Unfortunately, women’s health issues have always been put on the back burner as far as the medical community is concerned. So the pain is often written off as PMS, or “women having a lower pain tolerance than men”, again something I have heard repeatedly from my doctors. Endometriosis is not visible via ultrasound as it just looks like tissue. The only way to see that it is endometrium is to actually open up the pelvic cavity and look inside. Yup. It’s only diagnosable through surgery.

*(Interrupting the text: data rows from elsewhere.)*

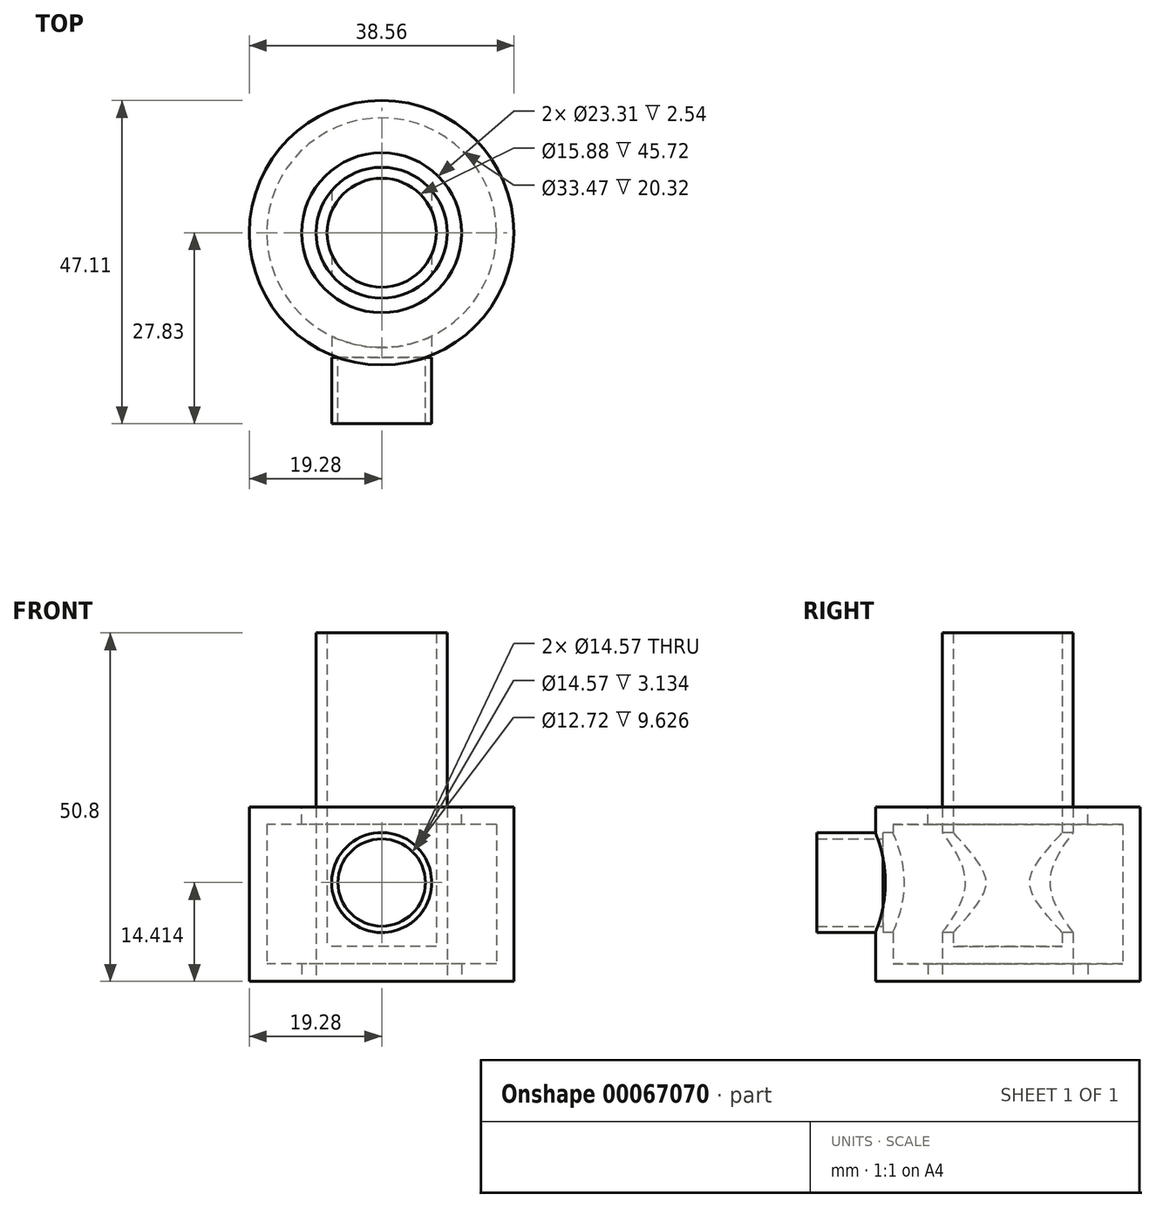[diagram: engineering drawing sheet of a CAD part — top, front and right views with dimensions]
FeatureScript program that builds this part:
annotation { "Feature Type Name" : "Feature", "Feature Type Description" : "" }
export const myFeature = defineFeature(function(context is Context, id is Id, definition is map)
    precondition{}
    {
        {
            var Q0;
            Q0=qCreatedBy(makeId("Top.planeOp"),FACE);
            var sketch = newSketch(context, id + "F0", { "sketchPlane" : qUnion([Q0])});
            skCircle(sketch, "E0", {"center": v(0, 0) * mm, "radius": 16.74 * mm});
            skCircle(sketch, "E1", {"center": v(0, 0) * mm, "radius": 11.66 * mm});
            skCircle(sketch, "E2", {"center": v(0, 0) * mm, "radius": 9.54 * mm});
            skCircle(sketch, "E3.0", {"center": v(0, 0) * mm, "radius": 19.28 * mm});
            skCircle(sketch, "E4", {"center": v(0, 0) * mm, "radius": 7.94 * mm});
            skSolve(sketch);
        }
        {
            var Q0;
            Q0=makeQuery(id+"F0.imprint","IMPRINT",FACE,{"disambiguationData":[TD([[makeQuery(id+"F0.imprint","IMPRINT",EDGE,{"derivedFrom":sQuery(id+"F0.wireOp",EDGE,"E0")}),1.0]])]});
            extrude(context, id + "F1", {"entities" : qUnion([Q0]), "depth" : 2.54 * mm});
        }
        {
            var Q0;
            Q0 = qSketchRegion(id + "F0", true);
            extrude(context, id + "F2", {"entities" : qUnion([Q0]), "operationType" : NewBodyOperationType.ADD, "depth" : 25.4 * mm});
        }
        {
            var Q0;
            Q0=makeQuery(id+"F0.imprint","IMPRINT",FACE,{"disambiguationData":[TD([[makeQuery(id+"F0.imprint","IMPRINT",EDGE,{"derivedFrom":sQuery(id+"F0.wireOp",EDGE,"E2")}),1.0]])]});
            extrude(context, id + "F3", {"entities" : qUnion([Q0]), "depth" : 50.8 * mm});
        }
        {
            var Q0;
            Q0=qCreatedBy(makeId("Front.planeOp"),FACE);
            var sketch = newSketch(context, id + "F4", { "sketchPlane" : qUnion([Q0])});
            skCircle(sketch, "E5", {"center": v(0, 14.41) * mm, "radius": 7.29 * mm});
            skSolve(sketch);
        }
        {
            var Q0;
            Q0 = qSketchRegion(id + "F4", true);
            extrude(context, id + "F5", {"entities" : qUnion([Q0]), "operationType" : NewBodyOperationType.REMOVE, "oppositeDirection" : true, "depth" : 11.8 * mm, "hasSecondDirection" : true, "secondDirectionOppositeDirection" : false, "secondDirectionDepth" : 25.05 * mm});
        }
        {
            var Q0;
            Q0=makeQuery(id+"F0.imprint","IMPRINT",FACE,{"disambiguationData":[TD([[makeQuery(id+"F0.imprint","IMPRINT",EDGE,{"derivedFrom":sQuery(id+"F0.wireOp",EDGE,"E4")}),1.0]])]});
            extrude(context, id + "F6", {"entities" : qUnion([Q0]), "operationType" : NewBodyOperationType.ADD, "depth" : 5.08 * mm});
        }
        {
            var Q0;
            Q0=makeQuery(id+"F2.opExtrude","CAP_FACE",FACE,{"disambiguationData":[OSD([sQuery(id+"F0.wireOp",EDGE,"E0"),sQuery(id+"F0.wireOp",EDGE,"E3.0")])],"isStart":false});
            var sketch = newSketch(context, id + "F7", { "sketchPlane" : qUnion([Q0])});
            skCircle(sketch, "E6", {"center": v(0, 0) * mm, "radius": 11.66 * mm});
            skSolve(sketch);
        }
        {
            var Q0;
            Q0=makeQuery(id+"F7.imprint","IMPRINT",FACE,{"disambiguationData":[TD([[makeQuery(id+"F7.imprint","IMPRINT",EDGE,{"derivedFrom":sQuery(id+"F7.wireOp",EDGE,"E6")}),-1.0]])]});
            extrude(context, id + "F8", {"entities" : qUnion([Q0]), "operationType" : NewBodyOperationType.ADD, "oppositeDirection" : true, "depth" : 2.54 * mm});
        }
        {
            var Q0;
            Q0=qCreatedBy(makeId("Front.planeOp"),FACE);
            var sketch = newSketch(context, id + "F9", { "sketchPlane" : qUnion([Q0])});
            skCircle(sketch, "E7", {"center": v(0, 14.41) * mm, "radius": 7.29 * mm});
            skCircle(sketch, "E8", {"center": v(0, 14.41) * mm, "radius": 6.36 * mm});
            skSolve(sketch);
        }
        {
            var Q0;
            Q0=makeQuery(id+"F9.imprint","IMPRINT",FACE,{"disambiguationData":[TD([[makeQuery(id+"F9.imprint","IMPRINT",EDGE,{"derivedFrom":sQuery(id+"F9.wireOp",EDGE,"E7")}),1.0]])]});
            extrude(context, id + "F10", {"entities" : qUnion([Q0]), "operationType" : NewBodyOperationType.ADD, "depth" : 27.83 * mm, "hasSecondDirection" : true, "secondDirectionOppositeDirection" : false, "secondDirectionDepth" : 18.2 * mm});
        }
        {
            var Q0;
            Q0=sQuery(id+"F9.wireOp",VERTEX,"E7.center");
            var Q1;
            Q1=makeQuery(id+"F1.opExtrude","SWEPT_BODY",BODY,{"disambiguationData":[OSD([sQuery(id+"F0.wireOp",EDGE,"E0"),sQuery(id+"F0.wireOp",EDGE,"E1")])]});
            hole(context, id + "F11", {"style" : HoleStyle.SIMPLE, "holeDiameter" : 10.16 * mm, "endStyle" : HoleEndStyle.THROUGH, "oppositeDirection" : true, "locations" : qUnion([Q0]), "scope" : qUnion([Q1])});
        }
        {
            var Q0;
            {var subQ0=sQuery(id+"F0.wireOp",EDGE,"E4");Q0=makeQuery(id+"F6.boolean.opBoolean","MERGE",FACE,{"derivedFrom":[makeQuery(id+"F3.opExtrude","CAP_FACE",FACE,{"disambiguationData":[OSD([sQuery(id+"F0.wireOp",EDGE,"E2"),subQ0])],"isStart":true}),makeQuery(id+"F6.opExtrude","CAP_FACE",FACE,{"disambiguationData":[OSD([subQ0])],"isStart":true})]});}
            cPlane(context, id + "F12", {"entities" : qUnion([Q0]), "cplaneType" : CPlaneType.OFFSET, "offset" : 5.08 * mm, "width" : 152.4 * mm, "height" : 152.4 * mm});
        }
    });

The pain experienced every day, and then those special excruciating moments during menstruation, differ with each person. For me, the every day pain can be as mild as annoying cramps, (like a charlie-horse in my pelvis), to feeling like I’ve angered an ancient Samurai spirit who is stabbing me repeatedly while simultaneously squeezing my insides with a hand made entirely out of razor blades.

Treatment

Being a chronic illness, and one that has yet to be fully studied, endo has no cure. There are a few different treatment plans, but nothing long term. Even getting a hysterectomy, surgery to remove the uterus, does not make the endometriosis go away. Some people go into surgery to have some of the extra endometrium removed, but this comes with its own side effects. Like all surgery, it’s risky, and there’s no guarantee you can remove the endometrium. It’s like removing a sticker from paper. You can get rid of it, but it’s going to either leave something behind, or take something with it. And the endometrium usually grows back within a years time.

Endometriosis is a little known illness, yet it affects about 176 million people worldwide. While there is currently no cure, and very few effective treatment plans, I have hope that we will one day get to the bottom of this illness. Because this illness might be strong, but we are stronger.

en·do·me·tri·o·sis

/endōˌmētrēˈōsəs/

noun- a condition in which the patient, while suffering from chronic pain, fatigue, increased anxiety and depression, inflammation, and scaring, still manages to be a kick ass, totally awesome, Worry Warrior.